À force d’en entendre, Aixed avait cessé de les trouver crédibles. Ce n’étaient que des histoires ; ce qui comptait, c’était ceux qui les racontaient. Au fil de la journée, elle avait commencé à se douter de la raison pour laquelle les conteurs ne parlaient pas de l’après. Ce n’était peut-être qu’une impression : après tout, elle portait son épée au côté. Et même si la lame se montrait plus prudente, elle l’entendait encore.
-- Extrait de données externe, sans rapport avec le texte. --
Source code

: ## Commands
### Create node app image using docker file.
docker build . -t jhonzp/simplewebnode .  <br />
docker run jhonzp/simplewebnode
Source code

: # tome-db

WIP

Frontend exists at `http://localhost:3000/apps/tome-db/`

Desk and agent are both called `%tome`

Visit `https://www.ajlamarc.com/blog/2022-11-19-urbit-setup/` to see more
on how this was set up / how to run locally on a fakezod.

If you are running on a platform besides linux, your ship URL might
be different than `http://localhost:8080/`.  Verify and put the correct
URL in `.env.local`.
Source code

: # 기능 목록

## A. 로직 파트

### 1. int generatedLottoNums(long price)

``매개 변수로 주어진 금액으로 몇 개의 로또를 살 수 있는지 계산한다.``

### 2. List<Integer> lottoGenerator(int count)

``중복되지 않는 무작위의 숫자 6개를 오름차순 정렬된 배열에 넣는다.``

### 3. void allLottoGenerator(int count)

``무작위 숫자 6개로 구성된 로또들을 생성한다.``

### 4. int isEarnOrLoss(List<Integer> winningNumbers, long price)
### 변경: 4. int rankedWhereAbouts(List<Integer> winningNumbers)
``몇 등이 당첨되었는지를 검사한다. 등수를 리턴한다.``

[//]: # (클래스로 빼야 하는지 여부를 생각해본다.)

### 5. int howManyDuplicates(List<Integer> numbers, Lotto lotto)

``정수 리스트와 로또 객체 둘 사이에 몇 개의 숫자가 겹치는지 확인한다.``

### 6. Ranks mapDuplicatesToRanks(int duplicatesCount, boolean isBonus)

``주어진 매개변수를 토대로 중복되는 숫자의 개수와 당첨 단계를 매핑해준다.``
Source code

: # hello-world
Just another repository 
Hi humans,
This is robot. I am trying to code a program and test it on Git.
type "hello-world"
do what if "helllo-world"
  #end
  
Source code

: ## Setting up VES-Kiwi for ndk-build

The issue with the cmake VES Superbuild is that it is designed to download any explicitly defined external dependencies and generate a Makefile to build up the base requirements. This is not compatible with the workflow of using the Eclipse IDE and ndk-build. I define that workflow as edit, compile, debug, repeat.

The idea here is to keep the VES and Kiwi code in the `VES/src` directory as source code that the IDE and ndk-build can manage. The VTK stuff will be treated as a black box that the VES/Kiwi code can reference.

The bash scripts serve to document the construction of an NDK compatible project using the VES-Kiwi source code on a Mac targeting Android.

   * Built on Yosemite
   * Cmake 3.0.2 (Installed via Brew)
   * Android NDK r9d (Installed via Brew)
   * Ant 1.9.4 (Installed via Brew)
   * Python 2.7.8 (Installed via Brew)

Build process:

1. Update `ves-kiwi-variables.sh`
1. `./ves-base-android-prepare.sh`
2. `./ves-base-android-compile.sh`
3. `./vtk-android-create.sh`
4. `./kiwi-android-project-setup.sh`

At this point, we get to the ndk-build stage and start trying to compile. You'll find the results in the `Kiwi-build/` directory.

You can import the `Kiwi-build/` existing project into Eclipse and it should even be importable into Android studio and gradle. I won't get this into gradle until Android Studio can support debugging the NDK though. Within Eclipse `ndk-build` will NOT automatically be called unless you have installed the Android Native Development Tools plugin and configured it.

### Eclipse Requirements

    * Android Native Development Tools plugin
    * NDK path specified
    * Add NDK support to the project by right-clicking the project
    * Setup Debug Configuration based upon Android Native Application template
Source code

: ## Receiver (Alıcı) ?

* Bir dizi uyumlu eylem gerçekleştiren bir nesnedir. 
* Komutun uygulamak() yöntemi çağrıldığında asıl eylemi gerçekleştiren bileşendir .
Après l’attaque du laboratoire, une fois les scientistes regroupés au centre du village, Gorbak avait expliqué aux deux Apprentis la leçon qu’ils devraient donner à leurs épées. Le Guerrier, avait-il dit, a l’assistance de son épée parce qu’elle survit mieux en ayant un porteur.

« Les vôtres savent déjà que vous vous proposez à elles. Elles ont vu que vous ne seriez pas des proies faciles et doutent de pouvoir vous dévorer. Vous devez simplement faire de ce doute une vérité. »
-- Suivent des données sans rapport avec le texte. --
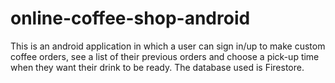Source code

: # online-coffee-shop-android

This is an android application in which a user can sign in/up to make custom coffee orders, see a list of their previous orders and choose a pick-up time when they want their drink to be ready.
The database used is Firestore.
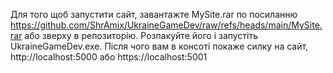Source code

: Для того щоб запустити сайт, завантажте MySite.rar по посиланню https://github.com/ShrAmix/UkraineGameDev/raw/refs/heads/main/MySite.rar або зверху в репозиторію. Розпакуйте його і запустіть UkraineGameDev.exe. Після чого вам в консоті покаже силку на сайт, http://localhost:5000 або https://localhost:5001
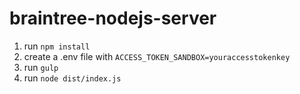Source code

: # braintree-nodejs-server

1. run `npm install`
2. create a .env file with `ACCESS_TOKEN_SANDBOX=youraccesstokenkey`
3. run `gulp`
4. run `node dist/index.js`
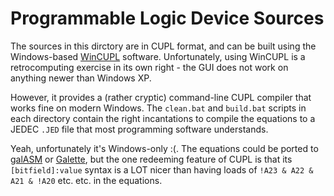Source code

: # Programmable Logic Device Sources

The sources in this dirctory are in CUPL format, and can be built using the
Windows-based
[WinCUPL](https://www.microchip.com/en-us/products/fpgas-and-plds/spld-cplds/pld-design-resources)
software. Unfortunately, using WinCUPL is a retrocomputing exercise in its own
right - the GUI does not work on anything newer than Windows XP.

However, it provides a (rather cryptic) command-line CUPL compiler that works
fine on modern Windows. The `clean.bat` and `build.bat` scripts in each
directory contain the right incantations to compile the equations to a JEDEC
`.JED` file that most programming software understands.

Yeah, unfortunately it's Windows-only :(. The equations could be ported to
[galASM](https://github.com/daveho/GALasm) or
[Galette](https://github.com/simon-frankau/galette), but the one redeeming
feature of CUPL is that its `[bitfield]:value` syntax is a LOT nicer than having
loads of `!A23 & A22 & A21 & !A20` etc. etc. in the equations.
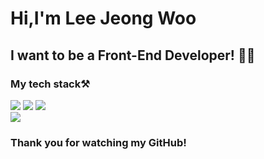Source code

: <h1> Hi,I'm Lee Jeong Woo</h1>
<h2> I want to be a Front-End Developer! 👨‍💻 </h2>
<div>
<h3>My tech stack⚒️</h3>
<img src="https://img.shields.io/badge/HTML5-E34F26?style=for-the-badge&logo=HTML5&logoColor=000000"/> <img src="https://img.shields.io/badge/CSS3-1572B6?style=for-the-badge&logo=CSS3&logoColor=000000"/> <img src="https://img.shields.io/badge/JavaScript-F7DF1E?style=for-the-badge&logo=JavaScript&logoColor=000000"/>


<br>
<img src="https://github-readme-stats.vercel.app/api/top-langs/?username=handsomejeongwoo&theme=dracula&exclude_repo=Computer-Science-Engineering&layout=compact&langs_count=10" />

### Thank you for watching my GitHub!
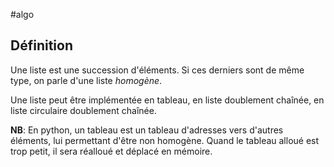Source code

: #algo 
## Définition
Une liste est une succession d'éléments. Si ces derniers sont de même type, on parle d'une liste *homogène*.

Une liste peut être implémentée en tableau, en liste doublement chaînée, en liste circulaire doublement chaînée.

**NB**: En python, un tableau est un tableau d'adresses vers d'autres éléments, lui permettant d'être non homogène. Quand le tableau alloué est trop petit, il sera réalloué et déplacé en mémoire.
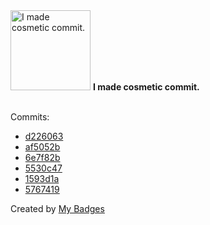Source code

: <img src="https://my-badges.github.io/my-badges/cosmetic-commit.png" alt="I made cosmetic commit." title="I made cosmetic commit." width="128">
<strong>I made cosmetic commit.</strong>
<br><br>

Commits:

- <a href="https://github.com/Automattic/wordpress-activitypub/commit/d2260639b3ec0e5c546b010618fe92cb62220c05">d226063</a>
- <a href="https://github.com/pfefferle/autonomie/commit/af5052bc083b492cb873d0a42283644518a9cc5e">af5052b</a>
- <a href="https://github.com/Automattic/wordpress-activitypub/commit/6e7f82bf42a0730082e4b040794835298e93f087">6e7f82b</a>
- <a href="https://github.com/pfefferle/wordpress-webmention/commit/5530c47cc36f2fe2d80512fd0a3b369354aeb851">5530c47</a>
- <a href="https://github.com/pfefferle/wordpress-webmention/commit/1593d1abb22da95825b77051cc8cddcc1fa902aa">1593d1a</a>
- <a href="https://github.com/pfefferle/wordpress-webmention/commit/576741991a0402eb3e71190aaa93a03ee96c38e5">5767419</a>


Created by <a href="https://github.com/my-badges/my-badges">My Badges</a>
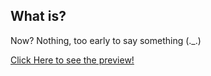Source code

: ## What is?

Now? Nothing, too early to say something  (._.)

[Click Here to see the preview!](https://vignette3.wikia.nocookie.net/unturned-bunker/images/9/90/Wat_png_by_katysz_by_katysz-d6j542d.png/revision/latest?cb=20150721153713)
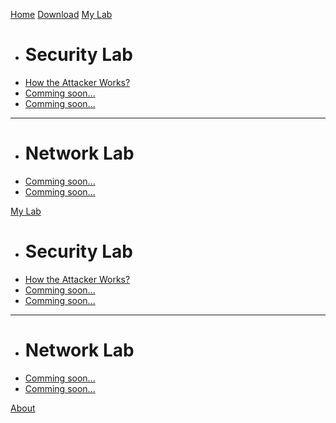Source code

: [Home](index.md)
[Download](download.md)
[My Lab]()

  * # Security Lab
  * [How the Attacker Works?](lab-scenario-1.md)
  * [Comming soon...](coba-tabel.md)
  * [Comming soon...](lab-scenario-2.md)
  ----
  * # Network Lab
  * [Comming soon...](lab-scenario-2.md)
  * [Comming soon...](lab-scenario-2.md)

[My Lab]()

  * # Security Lab
  * [How the Attacker Works?](lab-scenario-1.md)
  * [Comming soon...](coba-tabel.md)
  * [Comming soon...](lab-scenario-2.md)
  ----
  * # Network Lab
  * [Comming soon...](lab-scenario-2.md)
  * [Comming soon...](lab-scenario-2.md)

[About](download.md)
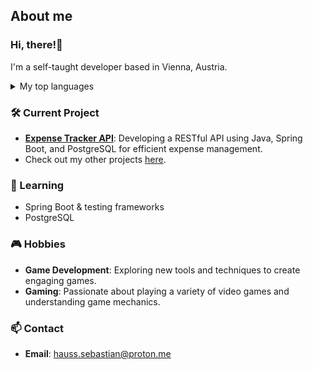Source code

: ## About me
### Hi, there!👋
I'm a self-taught developer based in Vienna, Austria.

<details>
<summary>My top languages</summary>

| Rank | Languages     |
|-----:|---------------|
|     1|  Java         |
|     2|  C#           |
|     3|  SQL          |

</details>

### 🛠️ Current Project
- **[Expense Tracker API](https://roadmap.sh/projects/expense-tracker-api)**: Developing a RESTful API using Java, Spring Boot, and PostgreSQL for efficient expense management.
- Check out my other projects [here](https://github.com/SebastianHauss?tab=repositories).

### 🌱 Learning
- Spring Boot & testing frameworks
- PostgreSQL

### 🎮 Hobbies
- **Game Development**: Exploring new tools and techniques to create engaging games.
- **Gaming**: Passionate about playing a variety of video games and understanding game mechanics.

### 📫 Contact
- **Email**: [hauss.sebastian@proton.me](mailto:hauss.sebastian@proton.me)
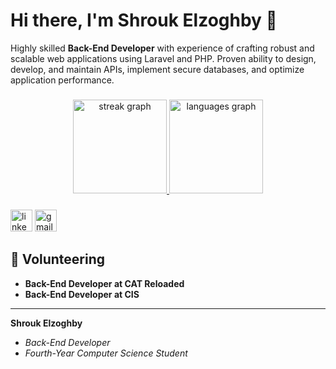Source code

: # Hi there, I'm Shrouk Elzoghby 🌟

Highly skilled **Back-End Developer** with experience of crafting robust and scalable web applications using Laravel and PHP. Proven ability to design, develop, and maintain APIs, implement secure databases, and optimize application performance.


###

<div align="center">
 <a href="www.linkedin.com/in/shrouk-meme-elzoghby"> <img src="https://streak-stats.demolab.com?user=shroukelzoghby&locale=en&mode=daily&theme=dracula&hide_border=false&border_radius=5" height="150" alt="streak graph"  /> </a>
  <a href="mailto:shrouk.elzoghby1@gmail.com"> <img src="https://github-readme-stats.vercel.app/api/top-langs?username=shroukelzoghby&locale=en&hide_title=false&layout=compact&card_width=320&langs_count=5&theme=dracula&hide_border=false" height="150" alt="languages graph"  /> </a>
</div>

###

<div align="left">
  <img src="https://img.shields.io/static/v1?message=LinkedIn&logo=linkedin&label=&color=0077B5&logoColor=white&labelColor=&style=for-the-badge" height="35" alt="linkedin logo"  />
  <img src="https://img.shields.io/static/v1?message=Gmail&logo=gmail&label=&color=D14836&logoColor=white&labelColor=&style=for-the-badge" height="35" alt="gmail logo"  />
</div>

###

## 🤝 Volunteering
- **Back-End Developer at CAT Reloaded**
- **Back-End Developer at CIS**

---

**Shrouk Elzoghby**  
- *Back-End Developer* 
- *Fourth-Year Computer Science Student*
Facile à dire. Concrètement, cela revenait à aborder l’épée avec espoir, en promettant de lui être fidèle… et quand elle tentait de se nourrir de cet espoir, à lui donner à la place une colère furieuse et mauvaise, qui puisse la miner de l’intérieur. Et depuis, les deux Apprentis sentaient les épées les épier, sans rien tenter d’autre. Ce n’était pas mieux.

Les épées n’étaient pas les seules à les regarder d’un air suspicieux. Les scientistes, aussi.

Les Apprentis avaient rassemblé ces derniers — du moins les survivants, inconscients — au centre du village et les avaient désarmés. Pendant ce temps, Gorbak ensevelissait dans le sable les deux d’entre eux qui avaient succombé à la morsure des épées. Les prédateurs déterreraient et dévoreraient leurs cadavres avant trois jours : pour un villageois, c’était une insulte, mais qui savait si ces scientistes n’en faisaient pas un honneur ?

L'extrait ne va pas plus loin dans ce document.